A consistent Heed hobby-horse was melding Vancouver area police into a single force. Wonder whom he had in mind as chief?

Then there was the incident when — a no-no of astounding proportions for a top officer — Heed told a police board member that a workplace colleague of hers was under investigation for pornography. This paper’s James Weldon and Jane Seyd dug out the story. Lo, it was the board member who took the fall. Her contract wasn’t renewed.

On Feb. 19, 2009, Heed, only 18 months into a five-year contract, announced he was resigning — without, Mayor and WVPB chairwoman Pamela Goldsmith-Jones insisted, any previous hints or explanation, except that it was for “personal reasons.”

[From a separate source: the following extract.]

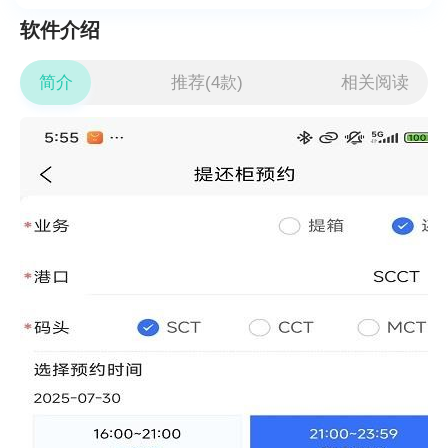
软件介绍
简介
推荐(4款)
相关阅读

Heed’s lasting legacy was the bold repainting of West Van police vehicles, bearing the now-ironic logo: “Serving with honour.”

The board was told Heed would be paid until March 6. Wrong. A deal was quietly struck. He received full salary, about $40,000, until May 19. Which happened to be seven days after the 2009 general election. Which Heed, apparently discovering his personal reason for quitting as WVPD chief, won as Liberal candidate in Vancouver-Fraserview.

Later Heed was to boast on Bill Good’s CKNW show that for years Liberal Premier Gordon Campbell had wooed him into politics, perhaps the source of speculation that the new MLA was tipped to be a future premier.

Heed quickly became a media darling. Ian Mulgrew, that tireless pusher of legalizing marijuana, ran a Sun story under the headline “The Man: Heed is just what the doctor ordered as Liberals stumble in justice area.” (That “doctor” should have been sued for malpractice.)

Before this political career, Heed’s most enduring utterance was recorded in 2008 on one of his later election team’s Blackberry, as reported by the Province’s Sean Sullivan:

“Think of things this way: You are a trainer that has a few horses in your stable ... Wally (Oppal) is getting on and needs to be put out to pasture soon,” referring to a faithful B.C. public servant I much admire. “You have a stallion that has been in training for some time and you and everyone else know he’s a winner, but can’t wait on the sidelines forever.”

Heed was made solicitor-general, B.C.’s uber-cop. In that role he had to decide whether the West Van chief of the day, in indiscreetly discussing the pending charges against the man on pornography counts, had broken the law. That chief being — Kash Heed. The issue went through bureaucratic hoops and was left somewhat in the air because precedence was that the law — since changed — applied only to active, not past, police officers.

Worse followed. During the election campaign Heed’s headquarters pumped out a pamphlet, in English and Chinese, viciously smearing his New Democrat opponent, Dwaine Martin.

Heed — a career cop for 30-odd years — claimed he didn’t know of this wrongdoing, right under his nose. He lost his cabinet job. An auditor hired by Elections BC found campaign overspending. Sun columnist Vaughn Palmer crisply summed up the last act of this seedy drama: “The case led to the political ruin of Kash Heed. … He lost his seat at the cabinet table, was fined $11,000 for overspending and did not run again. His campaign manager was fined $15,000 and sentenced to one year probation and 200 hours of community service.”

Kash Heed began his brief political career as a rumoured crown prince to the Liberal leadership. The media’s recent silence on his past invites his return from exile.